Preset configurations

You can use preset configurations to easily set all required Mapper parameters into default configurations. This is the easiest way to use the library.

For example, to run a simple mapper algorithm, once you have a 2-dimensional matrix data.

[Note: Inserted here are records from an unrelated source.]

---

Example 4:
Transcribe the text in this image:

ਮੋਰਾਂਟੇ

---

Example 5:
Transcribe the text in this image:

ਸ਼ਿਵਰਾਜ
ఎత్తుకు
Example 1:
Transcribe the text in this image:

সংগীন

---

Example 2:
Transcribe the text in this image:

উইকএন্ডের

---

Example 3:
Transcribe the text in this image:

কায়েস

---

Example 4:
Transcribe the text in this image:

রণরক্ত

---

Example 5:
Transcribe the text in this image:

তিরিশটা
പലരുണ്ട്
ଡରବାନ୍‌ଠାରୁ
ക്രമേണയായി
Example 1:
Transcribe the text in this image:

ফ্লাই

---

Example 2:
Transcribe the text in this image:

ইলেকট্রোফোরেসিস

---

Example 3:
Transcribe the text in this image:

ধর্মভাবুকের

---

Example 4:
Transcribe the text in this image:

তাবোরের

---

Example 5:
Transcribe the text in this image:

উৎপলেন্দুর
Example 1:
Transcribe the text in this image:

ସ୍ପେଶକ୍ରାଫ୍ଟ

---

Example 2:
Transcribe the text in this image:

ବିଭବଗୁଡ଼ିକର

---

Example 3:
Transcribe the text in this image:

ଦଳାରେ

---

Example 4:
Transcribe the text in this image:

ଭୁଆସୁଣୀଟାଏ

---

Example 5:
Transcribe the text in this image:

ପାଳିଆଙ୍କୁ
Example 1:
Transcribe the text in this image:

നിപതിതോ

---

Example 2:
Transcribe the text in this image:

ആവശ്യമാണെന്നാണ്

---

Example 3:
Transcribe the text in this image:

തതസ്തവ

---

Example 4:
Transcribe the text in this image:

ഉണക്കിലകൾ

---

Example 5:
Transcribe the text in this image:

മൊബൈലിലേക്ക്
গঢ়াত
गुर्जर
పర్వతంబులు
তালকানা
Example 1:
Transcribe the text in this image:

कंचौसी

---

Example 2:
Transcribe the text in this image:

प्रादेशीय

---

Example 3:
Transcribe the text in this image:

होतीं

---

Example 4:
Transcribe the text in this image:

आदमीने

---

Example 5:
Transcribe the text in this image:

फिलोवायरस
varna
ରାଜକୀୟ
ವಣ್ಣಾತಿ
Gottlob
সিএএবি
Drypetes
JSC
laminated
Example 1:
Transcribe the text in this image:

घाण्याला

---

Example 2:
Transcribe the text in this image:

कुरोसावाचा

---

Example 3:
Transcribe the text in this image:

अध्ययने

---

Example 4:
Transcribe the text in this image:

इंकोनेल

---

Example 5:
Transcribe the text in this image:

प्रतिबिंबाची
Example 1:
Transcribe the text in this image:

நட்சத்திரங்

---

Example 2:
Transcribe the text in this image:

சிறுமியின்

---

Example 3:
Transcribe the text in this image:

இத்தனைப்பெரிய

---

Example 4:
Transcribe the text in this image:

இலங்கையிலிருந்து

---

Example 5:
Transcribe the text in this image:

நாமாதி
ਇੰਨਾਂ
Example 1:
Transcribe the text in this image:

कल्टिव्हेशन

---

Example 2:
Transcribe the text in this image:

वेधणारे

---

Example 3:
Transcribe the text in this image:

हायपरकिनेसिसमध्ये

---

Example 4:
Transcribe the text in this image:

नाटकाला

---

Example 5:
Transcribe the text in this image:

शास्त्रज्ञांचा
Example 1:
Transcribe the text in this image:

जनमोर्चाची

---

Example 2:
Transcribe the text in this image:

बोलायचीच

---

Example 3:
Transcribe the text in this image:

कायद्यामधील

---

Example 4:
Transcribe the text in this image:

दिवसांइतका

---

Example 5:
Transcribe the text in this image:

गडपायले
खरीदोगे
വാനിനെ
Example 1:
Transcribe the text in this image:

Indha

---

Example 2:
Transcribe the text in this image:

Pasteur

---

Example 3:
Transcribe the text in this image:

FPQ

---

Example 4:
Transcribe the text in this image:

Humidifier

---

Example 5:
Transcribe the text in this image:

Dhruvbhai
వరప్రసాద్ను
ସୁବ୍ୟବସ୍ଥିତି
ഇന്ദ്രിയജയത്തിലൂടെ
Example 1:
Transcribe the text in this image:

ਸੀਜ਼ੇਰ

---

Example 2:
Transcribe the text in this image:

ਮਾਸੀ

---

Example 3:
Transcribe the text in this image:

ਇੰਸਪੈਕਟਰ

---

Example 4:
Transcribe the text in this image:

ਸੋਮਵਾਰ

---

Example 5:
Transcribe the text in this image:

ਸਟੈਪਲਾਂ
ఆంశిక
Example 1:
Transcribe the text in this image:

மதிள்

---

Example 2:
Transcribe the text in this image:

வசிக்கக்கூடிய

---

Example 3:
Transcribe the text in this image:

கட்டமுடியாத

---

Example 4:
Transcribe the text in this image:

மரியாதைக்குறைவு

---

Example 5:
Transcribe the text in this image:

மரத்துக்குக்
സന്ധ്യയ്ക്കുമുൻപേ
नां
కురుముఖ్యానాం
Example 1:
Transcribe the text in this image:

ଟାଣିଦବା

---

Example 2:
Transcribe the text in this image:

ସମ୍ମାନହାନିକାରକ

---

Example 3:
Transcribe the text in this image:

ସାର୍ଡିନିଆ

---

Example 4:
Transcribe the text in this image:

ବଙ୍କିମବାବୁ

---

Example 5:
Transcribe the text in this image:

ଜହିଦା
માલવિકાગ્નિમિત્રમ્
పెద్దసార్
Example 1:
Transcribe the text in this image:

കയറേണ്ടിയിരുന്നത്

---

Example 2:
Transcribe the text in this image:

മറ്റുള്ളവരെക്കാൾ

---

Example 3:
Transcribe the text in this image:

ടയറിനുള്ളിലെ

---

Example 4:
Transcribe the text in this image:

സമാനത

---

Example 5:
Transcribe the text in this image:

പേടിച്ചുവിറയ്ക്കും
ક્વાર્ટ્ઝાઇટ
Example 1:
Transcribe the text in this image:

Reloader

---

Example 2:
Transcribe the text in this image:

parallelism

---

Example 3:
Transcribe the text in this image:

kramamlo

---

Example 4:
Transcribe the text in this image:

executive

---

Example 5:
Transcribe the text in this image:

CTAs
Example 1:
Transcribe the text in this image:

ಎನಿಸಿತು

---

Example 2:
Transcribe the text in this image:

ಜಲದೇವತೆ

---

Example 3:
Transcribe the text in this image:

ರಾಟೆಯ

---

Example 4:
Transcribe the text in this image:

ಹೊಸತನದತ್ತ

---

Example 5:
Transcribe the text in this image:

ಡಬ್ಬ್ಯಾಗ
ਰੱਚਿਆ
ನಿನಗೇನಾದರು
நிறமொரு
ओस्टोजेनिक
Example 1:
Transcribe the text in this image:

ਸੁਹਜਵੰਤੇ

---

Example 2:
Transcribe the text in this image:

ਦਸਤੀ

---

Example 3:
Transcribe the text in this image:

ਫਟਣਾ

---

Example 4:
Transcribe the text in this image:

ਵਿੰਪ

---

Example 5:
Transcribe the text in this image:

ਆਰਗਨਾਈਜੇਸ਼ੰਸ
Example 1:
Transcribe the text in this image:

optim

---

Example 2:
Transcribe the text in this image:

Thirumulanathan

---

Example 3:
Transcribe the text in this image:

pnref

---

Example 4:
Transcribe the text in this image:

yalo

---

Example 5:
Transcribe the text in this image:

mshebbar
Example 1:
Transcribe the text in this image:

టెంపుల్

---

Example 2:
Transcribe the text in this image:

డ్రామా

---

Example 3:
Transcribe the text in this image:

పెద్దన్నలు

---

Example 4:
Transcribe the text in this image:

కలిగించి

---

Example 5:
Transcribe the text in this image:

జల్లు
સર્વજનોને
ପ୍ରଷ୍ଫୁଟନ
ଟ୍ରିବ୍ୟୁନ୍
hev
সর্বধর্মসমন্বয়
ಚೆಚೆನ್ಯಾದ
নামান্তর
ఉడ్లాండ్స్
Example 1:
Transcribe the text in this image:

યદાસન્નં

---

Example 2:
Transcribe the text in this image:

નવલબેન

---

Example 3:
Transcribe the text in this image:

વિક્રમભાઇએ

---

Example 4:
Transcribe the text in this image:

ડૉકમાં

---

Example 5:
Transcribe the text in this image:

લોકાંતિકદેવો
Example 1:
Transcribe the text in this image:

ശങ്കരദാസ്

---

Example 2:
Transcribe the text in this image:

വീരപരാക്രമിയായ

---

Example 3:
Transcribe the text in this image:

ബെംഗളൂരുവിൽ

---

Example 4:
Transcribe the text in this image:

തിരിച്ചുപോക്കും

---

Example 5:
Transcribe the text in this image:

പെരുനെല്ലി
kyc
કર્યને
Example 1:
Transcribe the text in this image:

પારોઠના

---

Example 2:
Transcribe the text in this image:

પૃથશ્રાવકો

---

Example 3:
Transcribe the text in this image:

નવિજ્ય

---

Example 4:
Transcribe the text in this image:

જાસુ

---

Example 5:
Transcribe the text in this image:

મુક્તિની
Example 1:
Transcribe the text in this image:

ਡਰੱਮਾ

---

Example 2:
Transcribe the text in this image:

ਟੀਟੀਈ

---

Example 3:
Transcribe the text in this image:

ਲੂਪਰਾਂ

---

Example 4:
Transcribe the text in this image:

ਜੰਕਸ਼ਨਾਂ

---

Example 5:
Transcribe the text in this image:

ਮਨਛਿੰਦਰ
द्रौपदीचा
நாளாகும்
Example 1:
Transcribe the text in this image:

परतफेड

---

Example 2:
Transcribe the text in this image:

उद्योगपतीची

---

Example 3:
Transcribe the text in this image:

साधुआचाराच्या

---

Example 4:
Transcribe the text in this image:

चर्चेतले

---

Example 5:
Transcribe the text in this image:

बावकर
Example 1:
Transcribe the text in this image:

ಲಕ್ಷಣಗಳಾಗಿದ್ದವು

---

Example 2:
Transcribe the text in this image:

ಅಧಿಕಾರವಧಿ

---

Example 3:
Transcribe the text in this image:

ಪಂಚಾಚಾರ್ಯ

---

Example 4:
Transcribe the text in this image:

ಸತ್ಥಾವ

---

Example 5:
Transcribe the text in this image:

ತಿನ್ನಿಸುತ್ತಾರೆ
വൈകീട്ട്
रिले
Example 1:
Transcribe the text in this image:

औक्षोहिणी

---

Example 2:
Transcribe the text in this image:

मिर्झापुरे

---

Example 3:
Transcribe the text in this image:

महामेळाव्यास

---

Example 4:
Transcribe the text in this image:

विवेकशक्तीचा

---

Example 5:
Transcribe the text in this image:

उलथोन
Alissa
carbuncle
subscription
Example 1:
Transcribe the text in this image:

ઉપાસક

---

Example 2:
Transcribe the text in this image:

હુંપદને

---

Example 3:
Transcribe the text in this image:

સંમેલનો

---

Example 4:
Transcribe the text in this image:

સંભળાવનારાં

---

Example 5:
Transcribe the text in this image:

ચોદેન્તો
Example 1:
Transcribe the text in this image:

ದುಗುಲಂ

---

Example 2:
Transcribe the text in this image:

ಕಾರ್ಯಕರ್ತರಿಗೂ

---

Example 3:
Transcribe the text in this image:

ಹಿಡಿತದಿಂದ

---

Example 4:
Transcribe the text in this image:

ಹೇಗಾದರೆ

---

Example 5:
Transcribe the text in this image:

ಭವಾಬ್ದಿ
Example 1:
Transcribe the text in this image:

opts = BDLMapperOpts(32, 20, 70);
res = mapper(data, opts);

BDLMapper

function options = BDLMapperOpts(k, resolution, gain, verbose)

if nargin < 4
    verbose = false;
end

options = struct;
options.verbose=verbose;
options.preprocess_type = 'none';
options.dist_type = 'euclidean';
options.prelens_type = 'wtd-pen';
options.prelens_rknnparam = k;
options.embed_type = 'CMDS';
options.embed_dim = 2;
options.binning_type = 'Nd';
options.binning_resolution = resolution;
options.binning_gain = gain;
options.binning_nsides = 4;
options.clustering_type = 'linkage_histo';
options.clustering_histo_bins = 10;
options.finalgraph_type = 'full';

end

NeuMapper

function options = NeuMapperOpts(k, resolution, gain, verbose)

if nargin < 4
    verbose = false;
end

options = struct;
options.verbose=verbose;
options.preprocess_type = 'none';
options.dist_type = 'cityblock';
options.prelens_type = 'wtd-pen';
options.prelens_rknnparam = k;
options.embed_type = 'none';
options.binning_type = 'cball';
options.binning_resolution = resolution;
options.binning_gain = gain;
options.clustering_type = 'linkage_histo';
options.clustering_histo_bins = 10;
options.finalgraph_type = 'full';


end

KeplerMapper

function options = KeplerMapperOpts(resolution, gain, dist_type, eps_kvalue, verbose)

if nargin < 3
    dist_type = 'euclidean';
end

if nargin < 4
    eps_kvalue = 50;
end

if nargin < 5
    verbose = false;
end

options = struct;
options.verbose=verbose;
options.preprocess_type = 'none';
options.dist_type = dist_type;
options.prelens_type = 'preprocessed';
options.embed_type = 'tSNE';
options.embed_dim = 2;
options.embed_perplexity = 50;
options.binning_type = 'Nd';
options.binning_resolution = resolution;
options.binning_gain = gain;
options.binning_nsides = 4;
options.clustering_type = 'DBSCAN';
options.clustering_eps_type = 'median';
options.clustering_eps_arg = eps_kvalue;
options.clustering_minpts = 2;
options.finalgraph_type = 'neighbors';

end